__WORK INSTRUCTION__
Each entry must be duplicated precisely, with nothing left out.

__RECORDS TO PROCESS__
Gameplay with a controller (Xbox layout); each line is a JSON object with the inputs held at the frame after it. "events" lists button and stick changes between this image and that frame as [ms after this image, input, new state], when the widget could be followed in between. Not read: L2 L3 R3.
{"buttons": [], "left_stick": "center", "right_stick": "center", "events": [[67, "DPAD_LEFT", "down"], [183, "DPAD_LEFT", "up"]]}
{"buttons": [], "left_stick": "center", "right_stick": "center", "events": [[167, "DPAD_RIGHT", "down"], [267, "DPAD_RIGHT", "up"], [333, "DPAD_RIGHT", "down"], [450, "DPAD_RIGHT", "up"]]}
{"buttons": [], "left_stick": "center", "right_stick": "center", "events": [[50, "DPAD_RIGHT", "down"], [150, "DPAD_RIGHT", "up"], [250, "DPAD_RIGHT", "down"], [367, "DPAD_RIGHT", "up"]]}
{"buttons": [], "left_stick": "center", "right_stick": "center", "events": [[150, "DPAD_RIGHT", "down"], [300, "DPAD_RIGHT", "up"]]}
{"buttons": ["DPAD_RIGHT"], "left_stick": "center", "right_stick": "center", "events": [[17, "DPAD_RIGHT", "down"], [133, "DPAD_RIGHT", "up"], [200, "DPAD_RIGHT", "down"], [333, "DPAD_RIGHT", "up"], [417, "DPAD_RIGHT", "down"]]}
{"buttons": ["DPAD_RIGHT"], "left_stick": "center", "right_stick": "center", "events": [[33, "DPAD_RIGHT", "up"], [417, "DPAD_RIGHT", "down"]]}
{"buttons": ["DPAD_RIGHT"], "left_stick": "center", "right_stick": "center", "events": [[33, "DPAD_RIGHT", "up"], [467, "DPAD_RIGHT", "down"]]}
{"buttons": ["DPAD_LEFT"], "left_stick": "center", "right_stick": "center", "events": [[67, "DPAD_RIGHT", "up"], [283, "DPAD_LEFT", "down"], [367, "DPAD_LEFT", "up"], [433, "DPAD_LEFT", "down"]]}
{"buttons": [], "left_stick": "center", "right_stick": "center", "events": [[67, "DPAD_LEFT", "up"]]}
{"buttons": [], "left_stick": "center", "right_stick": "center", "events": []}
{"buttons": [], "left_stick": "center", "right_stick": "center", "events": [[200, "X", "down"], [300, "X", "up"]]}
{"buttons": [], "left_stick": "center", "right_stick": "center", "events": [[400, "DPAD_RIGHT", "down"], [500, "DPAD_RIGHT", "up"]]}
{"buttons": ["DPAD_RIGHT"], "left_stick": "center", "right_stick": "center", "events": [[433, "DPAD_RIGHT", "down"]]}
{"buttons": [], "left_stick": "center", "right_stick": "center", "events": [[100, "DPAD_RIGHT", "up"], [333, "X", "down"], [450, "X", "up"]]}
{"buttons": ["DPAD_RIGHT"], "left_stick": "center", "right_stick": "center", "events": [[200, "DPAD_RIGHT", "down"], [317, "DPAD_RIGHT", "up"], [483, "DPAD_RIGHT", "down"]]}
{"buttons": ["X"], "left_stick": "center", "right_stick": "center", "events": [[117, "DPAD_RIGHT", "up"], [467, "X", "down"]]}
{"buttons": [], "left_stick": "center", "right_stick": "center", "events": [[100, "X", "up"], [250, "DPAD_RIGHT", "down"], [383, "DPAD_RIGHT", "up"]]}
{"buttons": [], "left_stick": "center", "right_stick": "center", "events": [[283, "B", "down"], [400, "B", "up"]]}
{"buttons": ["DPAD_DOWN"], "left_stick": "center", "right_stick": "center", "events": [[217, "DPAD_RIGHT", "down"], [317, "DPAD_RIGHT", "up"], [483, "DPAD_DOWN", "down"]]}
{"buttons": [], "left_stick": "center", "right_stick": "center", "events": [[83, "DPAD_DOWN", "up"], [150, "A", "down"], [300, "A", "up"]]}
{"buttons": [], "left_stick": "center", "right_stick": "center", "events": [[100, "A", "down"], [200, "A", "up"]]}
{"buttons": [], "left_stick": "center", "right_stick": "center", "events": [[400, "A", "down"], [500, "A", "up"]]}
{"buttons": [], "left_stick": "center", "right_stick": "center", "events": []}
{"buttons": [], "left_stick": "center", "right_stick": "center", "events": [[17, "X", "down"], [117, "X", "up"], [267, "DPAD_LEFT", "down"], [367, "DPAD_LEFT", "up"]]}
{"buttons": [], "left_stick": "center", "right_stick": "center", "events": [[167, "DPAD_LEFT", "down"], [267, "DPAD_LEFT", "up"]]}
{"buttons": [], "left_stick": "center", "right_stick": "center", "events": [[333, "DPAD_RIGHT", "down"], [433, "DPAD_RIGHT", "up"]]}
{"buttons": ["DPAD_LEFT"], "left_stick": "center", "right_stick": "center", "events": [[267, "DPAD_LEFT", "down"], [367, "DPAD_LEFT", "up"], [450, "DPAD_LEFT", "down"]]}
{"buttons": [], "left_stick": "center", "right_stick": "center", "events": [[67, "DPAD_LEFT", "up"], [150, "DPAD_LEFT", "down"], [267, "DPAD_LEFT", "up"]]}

__SOLUTION FOR THIS PROBLEM__
Gameplay with a controller (Xbox layout); each line is a JSON object with the inputs held at the frame after it. "events" lists button and stick changes between this image and that frame as [ms after this image, input, new state], when the widget could be followed in between. Not read: L2 L3 R3.
{"buttons": [], "left_stick": "center", "right_stick": "center", "events": [[67, "DPAD_LEFT", "down"], [183, "DPAD_LEFT", "up"]]}
{"buttons": [], "left_stick": "center", "right_stick": "center", "events": [[167, "DPAD_RIGHT", "down"], [267, "DPAD_RIGHT", "up"], [333, "DPAD_RIGHT", "down"], [450, "DPAD_RIGHT", "up"]]}
{"buttons": [], "left_stick": "center", "right_stick": "center", "events": [[50, "DPAD_RIGHT", "down"], [150, "DPAD_RIGHT", "up"], [250, "DPAD_RIGHT", "down"], [367, "DPAD_RIGHT", "up"]]}
{"buttons": [], "left_stick": "center", "right_stick": "center", "events": [[150, "DPAD_RIGHT", "down"], [300, "DPAD_RIGHT", "up"]]}
{"buttons": ["DPAD_RIGHT"], "left_stick": "center", "right_stick": "center", "events": [[17, "DPAD_RIGHT", "down"], [133, "DPAD_RIGHT", "up"], [200, "DPAD_RIGHT", "down"], [333, "DPAD_RIGHT", "up"], [417, "DPAD_RIGHT", "down"]]}
{"buttons": ["DPAD_RIGHT"], "left_stick": "center", "right_stick": "center", "events": [[33, "DPAD_RIGHT", "up"], [417, "DPAD_RIGHT", "down"]]}
{"buttons": ["DPAD_RIGHT"], "left_stick": "center", "right_stick": "center", "events": [[33, "DPAD_RIGHT", "up"], [467, "DPAD_RIGHT", "down"]]}
{"buttons": ["DPAD_LEFT"], "left_stick": "center", "right_stick": "center", "events": [[67, "DPAD_RIGHT", "up"], [283, "DPAD_LEFT", "down"], [367, "DPAD_LEFT", "up"], [433, "DPAD_LEFT", "down"]]}
{"buttons": [], "left_stick": "center", "right_stick": "center", "events": [[67, "DPAD_LEFT", "up"]]}
{"buttons": [], "left_stick": "center", "right_stick": "center", "events": []}
{"buttons": [], "left_stick": "center", "right_stick": "center", "events": [[200, "X", "down"], [300, "X", "up"]]}
{"buttons": [], "left_stick": "center", "right_stick": "center", "events": [[400, "DPAD_RIGHT", "down"], [500, "DPAD_RIGHT", "up"]]}
{"buttons": ["DPAD_RIGHT"], "left_stick": "center", "right_stick": "center", "events": [[433, "DPAD_RIGHT", "down"]]}
{"buttons": [], "left_stick": "center", "right_stick": "center", "events": [[100, "DPAD_RIGHT", "up"], [333, "X", "down"], [450, "X", "up"]]}
{"buttons": ["DPAD_RIGHT"], "left_stick": "center", "right_stick": "center", "events": [[200, "DPAD_RIGHT", "down"], [317, "DPAD_RIGHT", "up"], [483, "DPAD_RIGHT", "down"]]}
{"buttons": ["X"], "left_stick": "center", "right_stick": "center", "events": [[117, "DPAD_RIGHT", "up"], [467, "X", "down"]]}
{"buttons": [], "left_stick": "center", "right_stick": "center", "events": [[100, "X", "up"], [250, "DPAD_RIGHT", "down"], [383, "DPAD_RIGHT", "up"]]}
{"buttons": [], "left_stick": "center", "right_stick": "center", "events": [[283, "B", "down"], [400, "B", "up"]]}
{"buttons": ["DPAD_DOWN"], "left_stick": "center", "right_stick": "center", "events": [[217, "DPAD_RIGHT", "down"], [317, "DPAD_RIGHT", "up"], [483, "DPAD_DOWN", "down"]]}
{"buttons": [], "left_stick": "center", "right_stick": "center", "events": [[83, "DPAD_DOWN", "up"], [150, "A", "down"], [300, "A", "up"]]}
{"buttons": [], "left_stick": "center", "right_stick": "center", "events": [[100, "A", "down"], [200, "A", "up"]]}
{"buttons": [], "left_stick": "center", "right_stick": "center", "events": [[400, "A", "down"], [500, "A", "up"]]}
{"buttons": [], "left_stick": "center", "right_stick": "center", "events": []}
{"buttons": [], "left_stick": "center", "right_stick": "center", "events": [[17, "X", "down"], [117, "X", "up"], [267, "DPAD_LEFT", "down"], [367, "DPAD_LEFT", "up"]]}
{"buttons": [], "left_stick": "center", "right_stick": "center", "events": [[167, "DPAD_LEFT", "down"], [267, "DPAD_LEFT", "up"]]}
{"buttons": [], "left_stick": "center", "right_stick": "center", "events": [[333, "DPAD_RIGHT", "down"], [433, "DPAD_RIGHT", "up"]]}
{"buttons": ["DPAD_LEFT"], "left_stick": "center", "right_stick": "center", "events": [[267, "DPAD_LEFT", "down"], [367, "DPAD_LEFT", "up"], [450, "DPAD_LEFT", "down"]]}
{"buttons": [], "left_stick": "center", "right_stick": "center", "events": [[67, "DPAD_LEFT", "up"], [150, "DPAD_LEFT", "down"], [267, "DPAD_LEFT", "up"]]}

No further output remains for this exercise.